Thankfully, multiple initiatives have been introduced to authenticate senders, detect unwanted messages, blacklist known spammers, and create a web of trust. Email is relatively mature these days. Clients are stable and most organizations have standardized on a handful of reliable servers (the 800 pound gorillas being Microsoft’s Office 365 / Exchange and Google’s Gmail).
Most people organize their email into one or more mailboxes. Intuitively, you may think of these like folders, but mailbox is the technical term. There are also third-party extensions like Google’s “tags”, but email clients always query and interact with organizational constructs as mailboxes.
2. Email Protocols and Standards
The standards for email are defined via dozens of Request for Comment (RFC) publications, the earliest dating back to 1973.
- Simple Mail Transfer Protocol (SMTP) defines how emails are transmitted between servers. When your email client goes to send a message, it connects to an SMTP server, likely authenticates, sends metadata about the message, then sends the message itself. The SMTP server you connected to likely isn’t the final destination for your message. It then negotiates via DNS where each recipient’s copy of the message should be sent. It forwards the message through one or more intermediary mail transfer agents until it finally reaches its destination SMTP server. Ultimately, the destination determines what to do with the message, which in most scenarios is put in a mailbox called your Inbox. SMTP allowed us to send the message, but we need another protocol to receive and interact with it.

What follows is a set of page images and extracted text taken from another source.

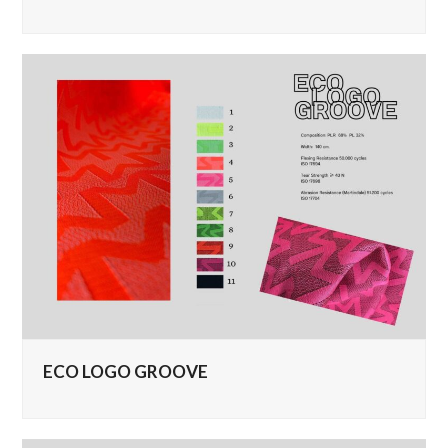
ECO LOGO GROOVE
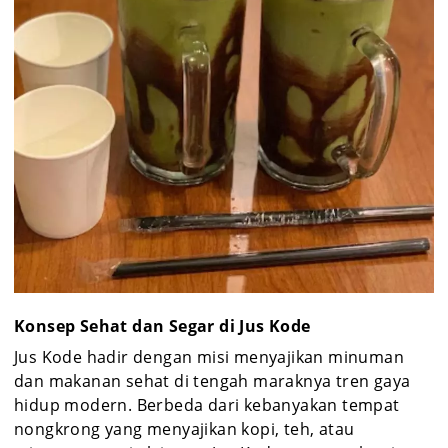
Konsep Sehat dan Segar di Jus Kode
Jus Kode hadir dengan misi menyajikan minuman
dan makanan sehat di tengah maraknya tren gaya
hidup modern. Berbeda dari kebanyakan tempat
nongkrong yang menyajikan kopi, teh, atau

- Post Office Protocol (POP) was formerly the most popular mechanism for interacting with mailboxes. It’s third version was the watermark, leading many to refer to the protocol as POP3. When receiving email, your client connects to the POP server, authenticates similarly to SMTP, requests and receives messages, then disconnects.POP is a fairly straightforward protocol without many bells or whistles. POP allows for your email client to download full or partial messages by ID or date, but it doesn’t allow for structured organization of your messages. Instead, POP either expects you to leave all of your messages clumped together on the server as your “INBOX”, or it expects you download everything and clear it each time you check for messages. The latter approach is impractical when the average user has multiple email clients across their desktop, mobile devices, and webmail. POP is fine for writing simple email-checking programs, but IMAP is universally better and more capable.
- Internet Message Access Protocol (IMAP) is how most email clients interact with servers. IMAP does everything that POP does, while allowing for hierarchical mailboxes, message persistence, server-side searching, and real-time notifications of new messages. It follows the same authentication conventions of SMTP and POP. IMAP supports long-term connections that stay alive and “IDLE”. IMAP is the backbone of any email software. You’ll use it to download full messages or individual components such as attachments or message headers. It will allow you to organize and search countless messages at once.

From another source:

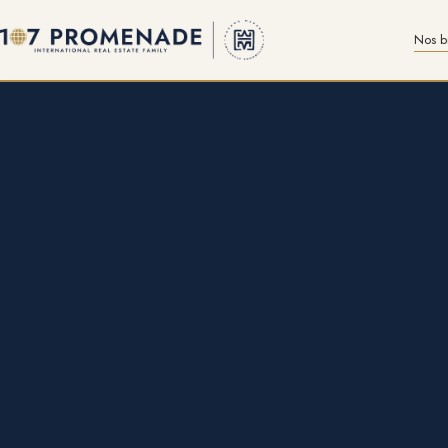
Nos b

- Exchange ActiveSync is a proprietary protocol used by Microsoft’s enterprise email and device management platforms. While there are documented APIs, working directly with ActiveSync is cumbersome and not recommended for most situations.
- Proprietary APIs exist and are becoming more popular. Google provides an OAuth web service that wraps the complexity of email. It’s a good option for many web developers, but not portable across email providers.
- Multipurpose Internet Mail Extensions (MIME) are standards that define how extended characters are transmitted, attachments are embedded, and how complex messages such as calendar invites are formed. MIME is a very complex envelope system that contains multiple archives of message parts. The majority of messages sent today use MIME to either contain attachments, embedded images, or multiple views for HTML and text-only mail readers. MIME can be incredibly complex to work with, and is best left to mature libraries.
- Simple Authentication and Security Layer (SASL) is a framework for authentication via challenges and responses. Authentication handshakes range from “PLAIN” for simple cleartext password exchange, “OAUTHBEARER” for federated authentication, to salted authentication mechanisms like “SCRAM”.